Coronary artery vasculopathy (CAV)
CAV was the largest problem when heart transplantation began and continues to be a major concern and focus of research. CAV is characterized by myointimal hyperplasia of small and medium-sized vessels. The lesions are diffuse and may appear any time from 3 months to several years after implantation. The inciting causes are unclear, though cytomegalovirus (CMV) infection and chronic rejection have been implicated. Coronary vasculopathy develops in 30% to 40% of heart transplant recipients within 5 years, and much over the years has not reduced the incidence. Currently, there is no treatment other than retransplantation.
Malignancy
Following heart transplantation, malignancy is identified in 3% to 18% of the recipients, with an estimated risk of 1% to 2% per year.
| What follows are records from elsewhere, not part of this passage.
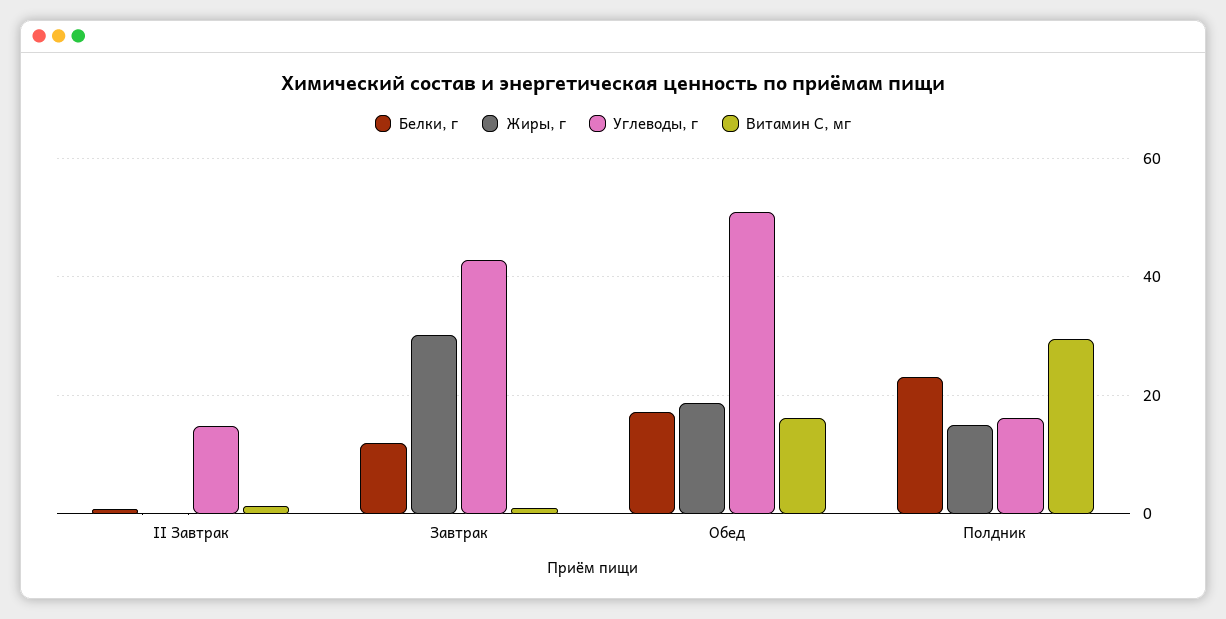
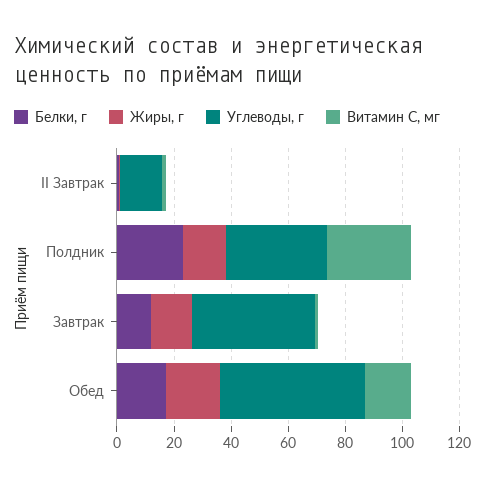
  {
    "Белки, г": {
      "II Завтрак": 0,
      "Завтрак": 12,
      "Обед": 18,
      "Полдник": 24
    },
    "Жиры, г": {
      "II Завтрак": 0,
-     "Завтрак": 30,
+     "Завтрак": 15,
      "Обед": 18,
      "Полдник": 14
    },
    "Углеводы, г": {
      "II Завтрак": 14,
      "Завтрак": 42,
      "Обед": 50,
-     "Полдник": 16
+     "Полдник": 35
    },
    "Витамин С, мг": {
      "II Завтрак": 2,
      "Завтрак": 2,
      "Обед": 16,
      "Полдник": 30
    }
  }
It ranks second to coronary vasculopathy as a major cause of mortality, accounting for 10% to 23% of all deaths following heart transplantation. Cutaneous malignancy is the most common type, seen in up to 17% of patients, with a predominance of squamous cell carcinoma. Post-transplantation lymphoproliferative disorder (PTLD) is a frequently fatal complication, occurring in 1.7% to 6% of cardiac transplant recipients.
Outcomes
The 1-year survival rate after cardiac transplantation is as high as 84%, with a 5-year survival rate of 75% and 10-year survival rate of 59%. The functional status of the recipient after the procedure is generally excellent.